**Activity**
The copy should run from the line containing "Vergrößerungen von Leber" through the last line of the entries below, exactly as written, with pictures omitted.

BEGIN Extracted data

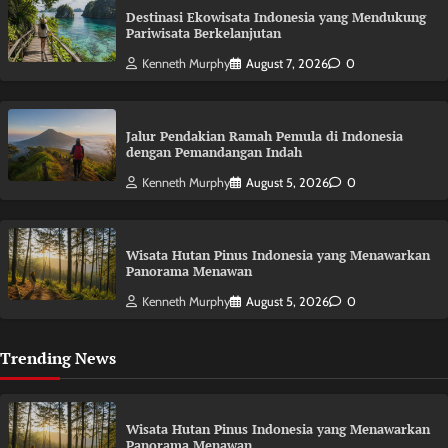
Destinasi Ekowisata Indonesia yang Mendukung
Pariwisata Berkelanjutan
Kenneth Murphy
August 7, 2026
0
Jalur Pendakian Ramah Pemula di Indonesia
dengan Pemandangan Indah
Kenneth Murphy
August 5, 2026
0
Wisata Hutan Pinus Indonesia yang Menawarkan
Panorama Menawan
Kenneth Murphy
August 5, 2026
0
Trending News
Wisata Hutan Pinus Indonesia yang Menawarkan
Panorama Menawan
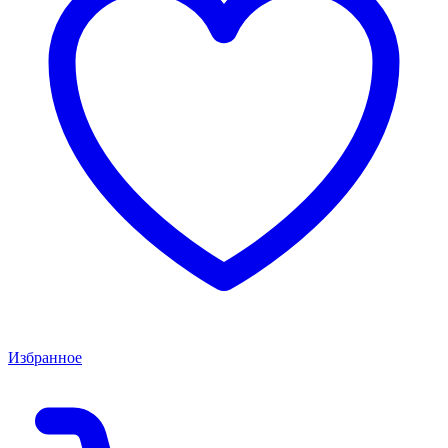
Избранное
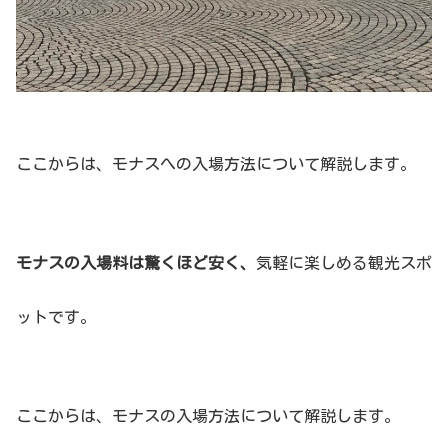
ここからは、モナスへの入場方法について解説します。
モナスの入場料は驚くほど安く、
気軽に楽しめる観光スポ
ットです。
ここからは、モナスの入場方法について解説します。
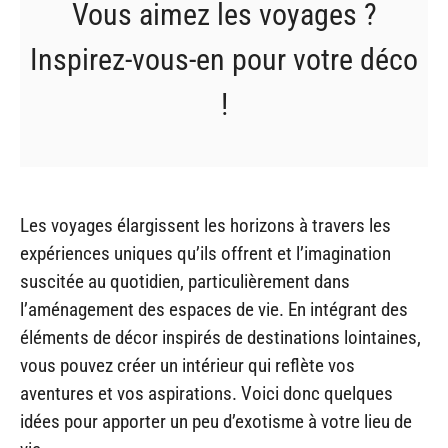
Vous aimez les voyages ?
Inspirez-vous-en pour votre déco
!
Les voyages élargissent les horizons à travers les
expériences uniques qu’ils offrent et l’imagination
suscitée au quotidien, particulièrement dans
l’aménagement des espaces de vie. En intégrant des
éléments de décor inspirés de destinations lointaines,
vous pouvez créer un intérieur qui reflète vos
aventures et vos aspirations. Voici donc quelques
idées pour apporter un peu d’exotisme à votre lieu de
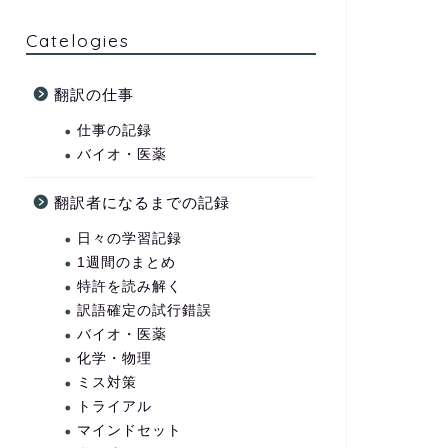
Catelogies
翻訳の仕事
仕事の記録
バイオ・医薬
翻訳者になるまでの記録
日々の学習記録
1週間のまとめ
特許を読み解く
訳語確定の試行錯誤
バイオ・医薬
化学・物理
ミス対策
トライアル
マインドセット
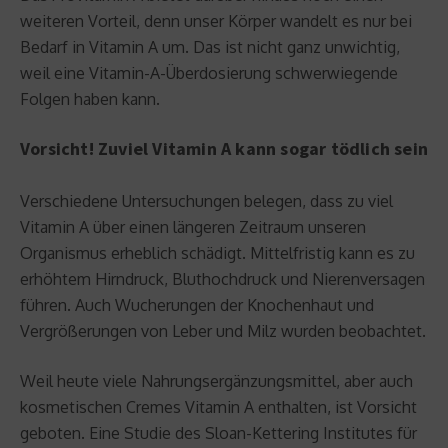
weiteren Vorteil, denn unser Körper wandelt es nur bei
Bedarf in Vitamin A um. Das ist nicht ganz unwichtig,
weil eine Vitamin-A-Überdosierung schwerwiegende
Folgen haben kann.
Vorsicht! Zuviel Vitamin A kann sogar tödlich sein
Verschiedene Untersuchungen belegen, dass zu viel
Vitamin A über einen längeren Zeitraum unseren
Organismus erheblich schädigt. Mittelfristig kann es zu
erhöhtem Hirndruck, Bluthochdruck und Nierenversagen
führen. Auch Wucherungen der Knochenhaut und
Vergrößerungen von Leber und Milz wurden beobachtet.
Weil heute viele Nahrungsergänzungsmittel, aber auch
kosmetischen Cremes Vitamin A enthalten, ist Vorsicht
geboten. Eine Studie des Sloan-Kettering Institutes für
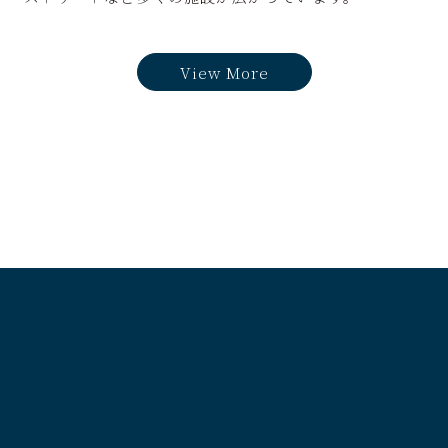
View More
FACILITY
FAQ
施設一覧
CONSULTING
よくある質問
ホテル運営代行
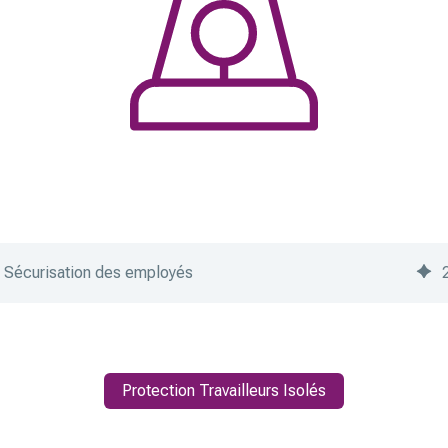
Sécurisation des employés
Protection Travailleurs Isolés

END Extracted data

**Problem solution**
Vergrößerungen von Leber und Milz wurden beobachtet.
Weil heute viele Nahrungsergänzungsmittel, aber auch
kosmetischen Cremes Vitamin A enthalten, ist Vorsicht
geboten. Eine Studie des Sloan-Kettering Institutes für
View More
FACILITY
FAQ
施設一覧
CONSULTING
よくある質問
ホテル運営代行
Sécurisation des employés
Protection Travailleurs Isolés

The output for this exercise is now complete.